It is optimal for each person to do one of the following action:

• Type \(1\): move to the left at a speed of \(1\) until meeting the person to the left, and then move to the right at a speed of \(1\).
• Type \(2\): move to the right at a speed of \(1\) until meeting the person to the right, and then move to the left at a speed of \(1\).

Let us pair two people \(a\) and \(b\) such that the first person \(a\) meets is \(b\) and vice versa (that is, Person \(i\) and \(i+1\) when they do actions of Type \(2\) and \(1\), respectively).
Then, we can prove that we can ignore the scenario where there are two consecutive people that are not paired. At this point, we can solve the problem with one-dimensional dynamic programming in \(O(N)\) time.

Below is the proof of the above fact.

In the figure below, the horizontal axis is the number line, and the vertical axis corresponds to time.
Green, red, purple, and yellow points and lines represent parts of the actions of People \(i - 1, i, i + 1, i + 2\), respectively.
Here, we assume both People \(i\) and \(i + 1\) are unpaired.
If Person \(i - 1\) is of Type \(1\), the green line represents their path after meeting Person \(i - 2\) and turning around. The yellow line represents the path of Person \(i + 2\) similarly, though it is horizontally flipped.

We have assumed that both People \(i\) and \(i + 1\) are unpaired, so we can see that the situation here requires the party to be held until the time at the blue point, as follows:

• If People \(i\) and \(i + 1\) are of Type \(1\) and \(1\), respectively: People \(i + 1\) and \(i + 2\) will meet at the blue point.
• If People \(i\) and \(i + 1\) are of Type \(1\) and \(2\), respectively: People \(i\) and \(i + 1\) will meet at the blue point.
• If People \(i\) and \(i + 1\) are of Type \(2\) and \(2\), respectively: People \(i - 1\) and \(i\) will meet at the blue point.
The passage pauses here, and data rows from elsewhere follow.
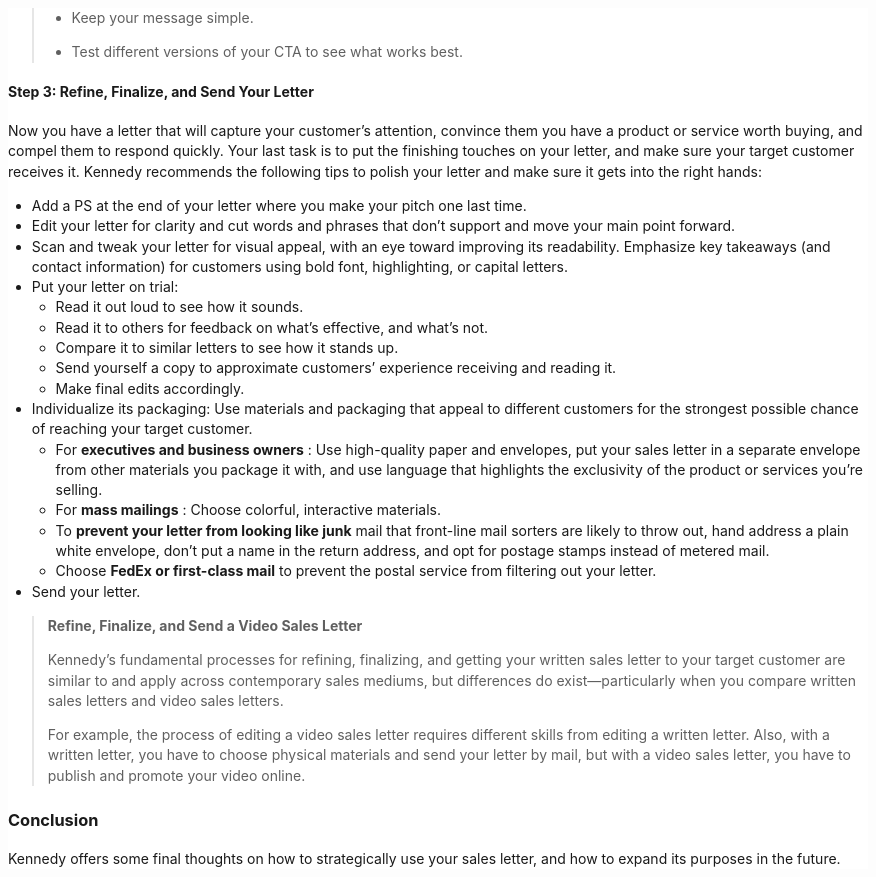 >   * Keep your message simple.
> 
>   * Test different versions of your CTA to see what works best.
> 
> 


#### Step 3: Refine, Finalize, and Send Your Letter

Now you have a letter that will capture your customer’s attention, convince them you have a product or service worth buying, and compel them to respond quickly. Your last task is to put the finishing touches on your letter, and make sure your target customer receives it. Kennedy recommends the following tips to polish your letter and make sure it gets into the right hands:

  * Add a PS at the end of your letter where you make your pitch one last time.
  * Edit your letter for clarity and cut words and phrases that don’t support and move your main point forward.
  * Scan and tweak your letter for visual appeal, with an eye toward improving its readability. Emphasize key takeaways (and contact information) for customers using bold font, highlighting, or capital letters.
  * Put your letter on trial:
    * Read it out loud to see how it sounds. 
    * Read it to others for feedback on what’s effective, and what’s not. 
    * Compare it to similar letters to see how it stands up. 
    * Send yourself a copy to approximate customers’ experience receiving and reading it. 
    * Make final edits accordingly.
  * Individualize its packaging: Use materials and packaging that appeal to different customers for the strongest possible chance of reaching your target customer.
    * For **executives and business owners** : Use high-quality paper and envelopes, put your sales letter in a separate envelope from other materials you package it with, and use language that highlights the exclusivity of the product or services you’re selling. 
    * For **mass mailings** : Choose colorful, interactive materials. 
    * To **prevent your letter from looking like junk** mail that front-line mail sorters are likely to throw out, hand address a plain white envelope, don’t put a name in the return address, and opt for postage stamps instead of metered mail. 
    * Choose **FedEx or first-class mail** to prevent the postal service from filtering out your letter. 
  * Send your letter. 



> **Refine, Finalize, and Send a Video Sales Letter**
> 
> Kennedy’s fundamental processes for refining, finalizing, and getting your written sales letter to your target customer are similar to and apply across contemporary sales mediums, but differences do exist—particularly when you compare written sales letters and video sales letters.
> 
> For example, the process of editing a video sales letter requires different skills from editing a written letter. Also, with a written letter, you have to choose physical materials and send your letter by mail, but with a video sales letter, you have to publish and promote your video online.

### Conclusion

Kennedy offers some final thoughts on how to strategically use your sales letter, and how to expand its purposes in the future.
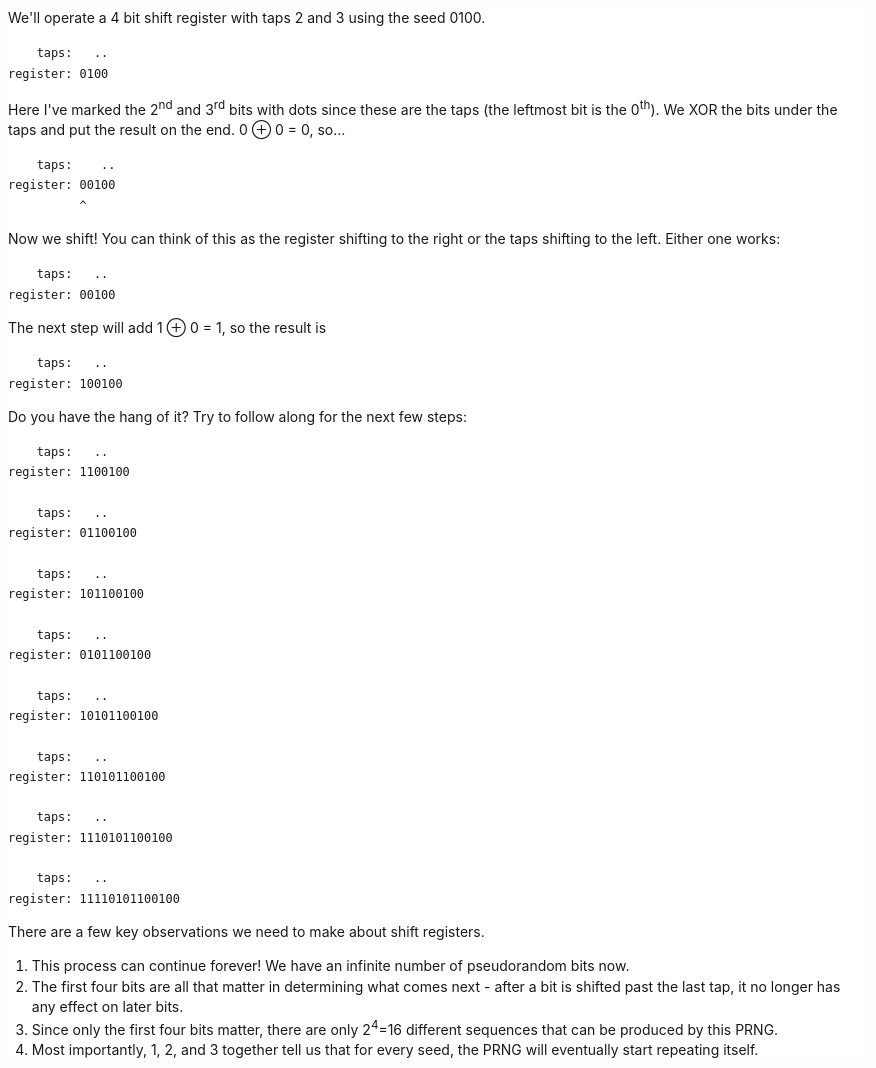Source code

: We'll operate a 4 bit shift register with taps 2 and 3 using the seed 0100.

        taps:   ..
    register: 0100

Here I've marked the 2<sup>nd</sup> and 3<sup>rd</sup> bits with dots since
these are the taps (the leftmost bit is the 0<sup>th</sup>). We XOR the bits
under the taps and put the result on the end. 0 ⊕ 0 = 0, so...

        taps:    ..
    register: 00100
              ^

Now we shift! You can think of this as the register shifting to the right or the
taps shifting to the left. Either one works:

        taps:   ..
    register: 00100

The next step will add 1 ⊕ 0 = 1, so the result is

        taps:   ..
    register: 100100

Do you have the hang of it? Try to follow along for the next few steps:

        taps:   ..
    register: 1100100

        taps:   ..
    register: 01100100

        taps:   ..
    register: 101100100

        taps:   ..
    register: 0101100100

        taps:   ..
    register: 10101100100

        taps:   ..
    register: 110101100100

        taps:   ..
    register: 1110101100100

        taps:   ..
    register: 11110101100100

There are a few key observations we need to make about shift registers.

1. This process can continue forever! We have an infinite number of pseudorandom
   bits now.
2. The first four bits are all that matter in determining what comes next -
   after a bit is shifted past the last tap, it no longer has any effect on
   later bits.
3. Since only the first four bits matter, there are only 2<sup>4</sup>=16 different
   sequences that can be produced by this PRNG.
4. Most importantly, 1, 2, and 3 together tell us that for every seed, the PRNG
   will eventually start repeating itself.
On the other hand, if we pair People \(i\) and \(i + 1\) here (that is, make them of Type \(2\) and \(1\), respectively), the situation here requires the party to be held until the time earlier than the blue point.
Thus, it is not disadvantageous for us to pair two consecutive people that are unpaired. By repeatedly pairing such people, we can reach a situation without disadvantage where there is at most one person between a pair and the next pair.